Atualmente, por enxergar todo este cenário, a professora reconhece, nela mesma, um papel fundamental: o de educadora, inspirando e orientando outras meninas e mulheres em suas trajetórias científicas. "Minha função é de tentar inspirar novas carreiras também. Tenho uma responsabilidade para que a gente tenha cada vez mais uma geração de pesquisadoras com alta produtividade nas universidades", completou a farmacêutica.

Consciente destes obstáculos enfrentados pelas mulheres na ciência, ela reforça, sobretudo, seu compromisso não apenas com o avanço científico, mas também com a promoção da igualdade de gênero no meio acadêmico.

O futuro inspirador da academia: Fernanda Souza

Seguindo para um contexto recente da maternidade, emerge Fernanda Souza, jovem doutora e recém-mãe, que acaba de retornar ao Instituto de Ciências Biológicas e da Saúde (ICBS) da Ufal após a sua licença-maternidade. A cientista traz consigo não apenas sua expertise científica, mas também uma valiosa perspectiva sobre os desafios enfrentados pelas mulheres na academia. Sua contribuição atual nos diálogos acadêmicos não só enriquece a compreensão da fisiopatologia, mas também destaca a importância de promover um ambiente inclusivo e apoiar mães pesquisadoras.
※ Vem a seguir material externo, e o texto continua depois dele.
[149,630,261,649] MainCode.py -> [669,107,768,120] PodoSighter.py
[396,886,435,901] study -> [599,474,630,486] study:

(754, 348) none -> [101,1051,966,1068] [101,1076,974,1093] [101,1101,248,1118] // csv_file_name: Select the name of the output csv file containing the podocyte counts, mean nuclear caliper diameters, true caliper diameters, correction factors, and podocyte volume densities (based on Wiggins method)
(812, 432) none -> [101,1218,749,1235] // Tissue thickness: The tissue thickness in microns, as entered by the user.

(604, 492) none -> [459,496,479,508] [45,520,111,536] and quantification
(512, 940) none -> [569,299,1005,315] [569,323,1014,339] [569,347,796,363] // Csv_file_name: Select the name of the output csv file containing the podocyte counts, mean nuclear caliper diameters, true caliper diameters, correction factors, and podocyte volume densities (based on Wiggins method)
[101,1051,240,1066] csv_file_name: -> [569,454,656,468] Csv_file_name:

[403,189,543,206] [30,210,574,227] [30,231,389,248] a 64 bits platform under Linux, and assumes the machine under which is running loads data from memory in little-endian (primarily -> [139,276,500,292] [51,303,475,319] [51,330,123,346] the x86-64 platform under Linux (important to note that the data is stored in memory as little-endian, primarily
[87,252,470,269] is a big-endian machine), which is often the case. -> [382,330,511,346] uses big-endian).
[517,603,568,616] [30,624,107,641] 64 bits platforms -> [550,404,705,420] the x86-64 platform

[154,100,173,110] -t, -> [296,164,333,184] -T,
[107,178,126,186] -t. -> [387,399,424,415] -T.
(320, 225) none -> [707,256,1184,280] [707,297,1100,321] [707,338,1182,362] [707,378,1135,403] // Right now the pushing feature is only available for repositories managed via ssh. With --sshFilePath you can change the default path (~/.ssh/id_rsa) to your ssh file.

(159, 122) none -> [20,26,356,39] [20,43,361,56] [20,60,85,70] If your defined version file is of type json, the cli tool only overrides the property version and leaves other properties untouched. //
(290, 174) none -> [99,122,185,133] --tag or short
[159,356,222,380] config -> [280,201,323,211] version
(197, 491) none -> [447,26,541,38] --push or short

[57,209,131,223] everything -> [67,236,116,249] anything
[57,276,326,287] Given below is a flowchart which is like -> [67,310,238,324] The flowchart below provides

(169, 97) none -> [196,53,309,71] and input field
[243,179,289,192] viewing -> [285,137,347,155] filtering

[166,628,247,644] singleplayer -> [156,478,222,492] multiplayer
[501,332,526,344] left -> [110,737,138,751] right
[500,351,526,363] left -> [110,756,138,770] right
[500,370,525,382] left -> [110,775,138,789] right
A acadêmica relembra do momento em que se encontrou no fazer científico durante um congresso em Minas Gerais: "A minha orientadora de iniciação científica protagonizou uma discussão enriquecedora com base em sólidos argumentos científicos. Então, o evento foi determinante para eu decidir seguir estes passos", disse a bióloga.

Ao abordar as referências acadêmicas que a levaram até esse lugar, Fernanda Souza destaca a influência das professoras Janira e Cláudia, ambas da área de parasitologia: "Elas foram cruciais para a minha decisão na área, especialmente ao demonstrarem como conciliar dedicação à carreira científica com a maternidade”.

Esse contexto da experiência foi fundamental para a estudiosa, inclusive na descoberta de sua própria maternidade no início do pós-doutorado: "Inicialmente, senti certo medo pelas alterações fisiológicas comprovadas na gravidez e como isso poderia afetar minha produtividade".

No entanto, ela recebeu um grande acolhimento por parte do seu supervisor e da equipe de pesquisa, que proporcionaram flexibilidade em sua rotina experimental e de reuniões.

Por outro lado, Fernanda destaca que, apesar dos avanços nos últimos anos, esta não é uma realidade para muitas cientistas: “Iniciativas como a inclusão da licença maternidade no currículo Lattes e o programa Mulheres na Ciência são importantes, mas é necessário maior conscientização e implementação de políticas públicas para garantir equidade de gênero e suporte adequado às pesquisadoras mães", ressaltou a jovem doutora.

A bióloga enfatiza a necessidade de medidas de amparo abordando diretamente o período materno dentro de parâmetros científicos: "Artigos comprovam diversas alterações durante a gestação e o pós-parto, incluindo diminuição do cérebro e mudanças na conectividade neuronal das mães. É fundamental reconhecer isso", completou a cientista.

Com sua determinação e experiência, a doutora se destaca como mais um exemplo da nova geração que entende a multiplicidade dos contextos de ser pesquisadora no Brasil, somando-se assim a luta de diversas profissionais que partilham da demanda por ambientes inclusivos e apoiadores para as mães deste país.